问题
I was answering this question when I thought of this example:
#include <iostream>
void func(int i);
void func();
int main (){
func();
return 0;
}
void func(){}
In the above example, the code compiles fine. However, in the below example, the code does not compile correctly:
#include <iostream>
void func();
int func();
int main (){
func();
return 0;
}
void func(){}
This is the error that occurs when this code is compiled (in clang++):
file.cpp:4:5: error: functions that differ only in their return type cannot be
overloaded
int func();
I would expect an error like this both times.
I fiddled around with the code a bit, and for some completely odd reason, it seems that the linker completely ignores incorrect declarations.
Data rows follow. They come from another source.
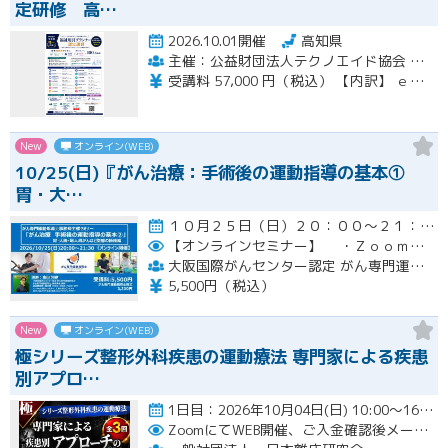
定研修 高…
2026.10.01開催
高知県
主催：公益財団法人テクノエイド協会 集合研修会場期間：一般社団法人ナチュラルハートフルケアネットワーク
受講料 57,000 円（税込） 【内訳】 ｅラーニング受講料・テキスト代 21,000 円（税込） 集合講習受講料 36,000 円（税込） ※インターネットに係る通信料（回線料）は、受講料には含まれません。
New
オンライン(WEB)
10/25(日)『がん治療：手術後の運動指導の基本①
胃・大…
１０月２５日（日）２０：００～２１：３０開催
【オンラインセミナー】
・Ｚｏｏｍにて開催。事前にＵＲＬをメールにてお知らせします。
大阪国際がんセンター認定 がん専門運動指導士 事務局（ルネサンス運動支援センター内）
5,500円（税込）
New
オンライン(WEB)
極シリーズ整形外科疾患の運動療法 専門家による疾患
別アプロ…
1日目：2026年10月04日(日) 10:00〜16:00 2日目：2026年10月25日(日) 10:00〜16…開催
ZoomにてWEB開催、ご入金確認後メールにてURLをお知らせいたします。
Now this allows for some very weird code. For example this header file would be legal:
#ifndef EXAMPLE
#define EXAMPLE
void func();
void func(int a);
void func(int b);
void func(int a, int b);
void func(int a, short b);
void func(int w);
void func(short b);
#endif
Why? Why in the world does any of this work? Is this just a C++ standard failure? Compiler failure? "Feature"? Actual Feature? (That is all one question by the way.)
P.S. While I'm waiting for an answer, I'm going to be over here taking advantage of this for pre-adding features in code that will probably end up in production.
回答1:
The first is function overload, argument names are not taken into account (argument types or its count are different).
The second is function redeclaration (argument types and count are the same) with changed return type that is forbidden. Overloading of return type only is not allowed. The compiler told it to you.